RAW DATA >>

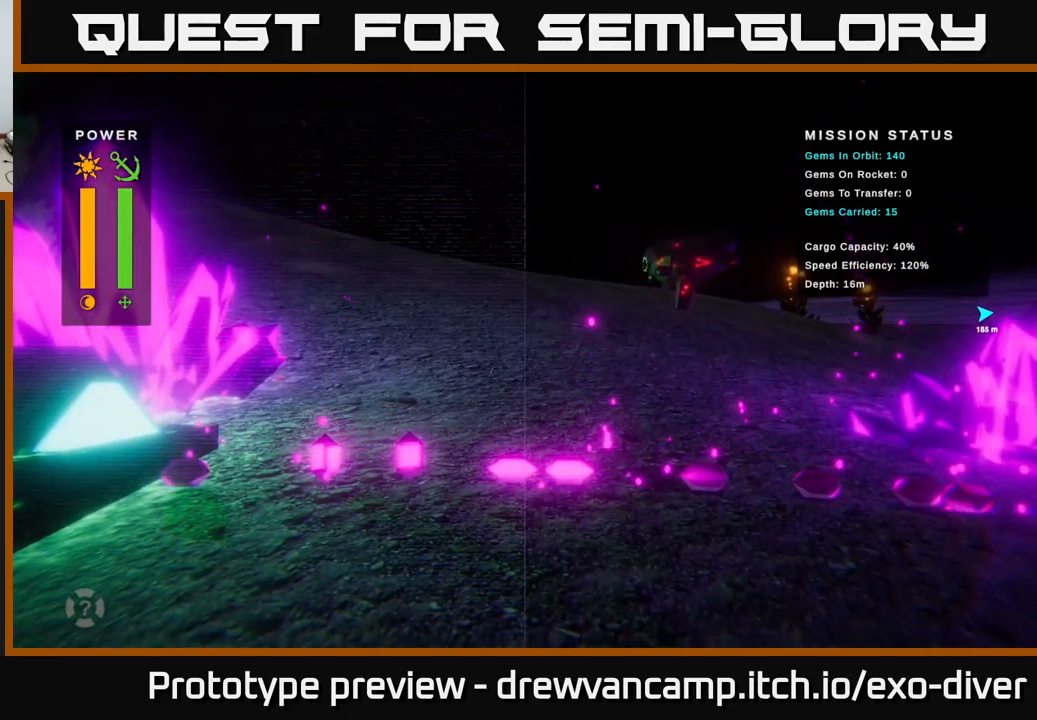
{"buttons": [], "left_stick": "center", "right_stick": "center", "events": [[133, "left_stick", "up"], [417, "left_stick", "center"]]}
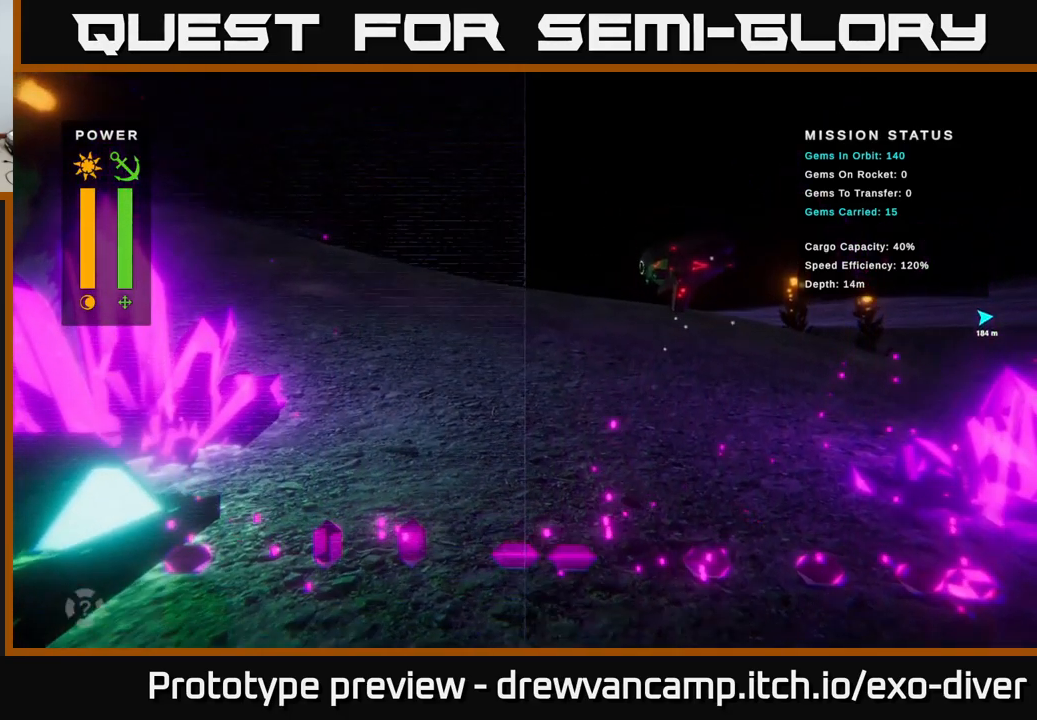
{"buttons": [], "left_stick": "center", "right_stick": "center", "events": []}
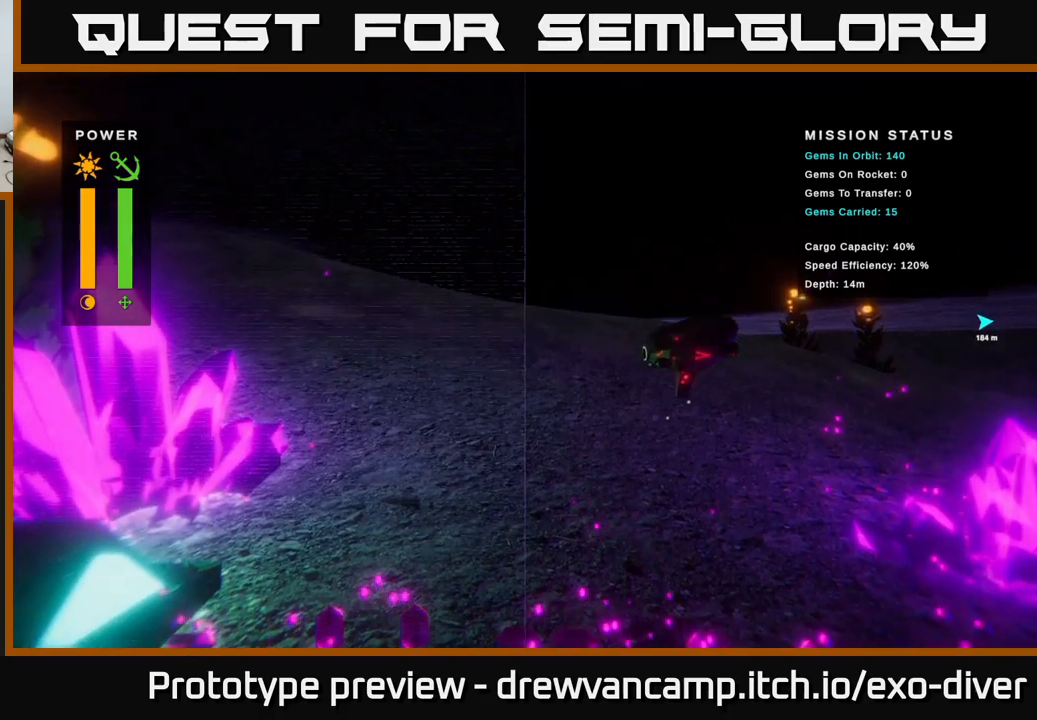
{"buttons": [], "left_stick": "down-right", "right_stick": "center", "events": [[284, "left_stick", "down-right"]]}
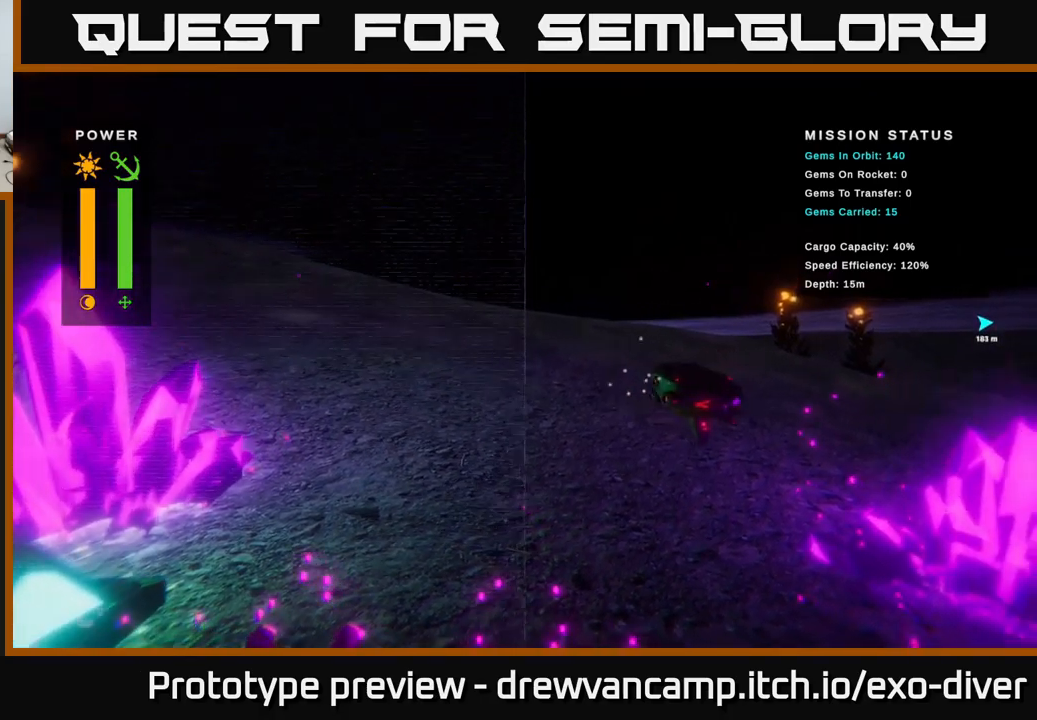
{"buttons": [], "left_stick": "center", "right_stick": "center", "events": [[100, "left_stick", "down"], [234, "left_stick", "center"]]}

WORK REQUEST >>
Please restate the material word for word; the pictures stay out.

SOLUTION FOR THIS TASK >>
{"buttons": [], "left_stick": "center", "right_stick": "center", "events": [[133, "left_stick", "up"], [417, "left_stick", "center"]]}
{"buttons": [], "left_stick": "center", "right_stick": "center", "events": []}
{"buttons": [], "left_stick": "down-right", "right_stick": "center", "events": [[284, "left_stick", "down-right"]]}
{"buttons": [], "left_stick": "center", "right_stick": "center", "events": [[100, "left_stick", "down"], [234, "left_stick", "center"]]}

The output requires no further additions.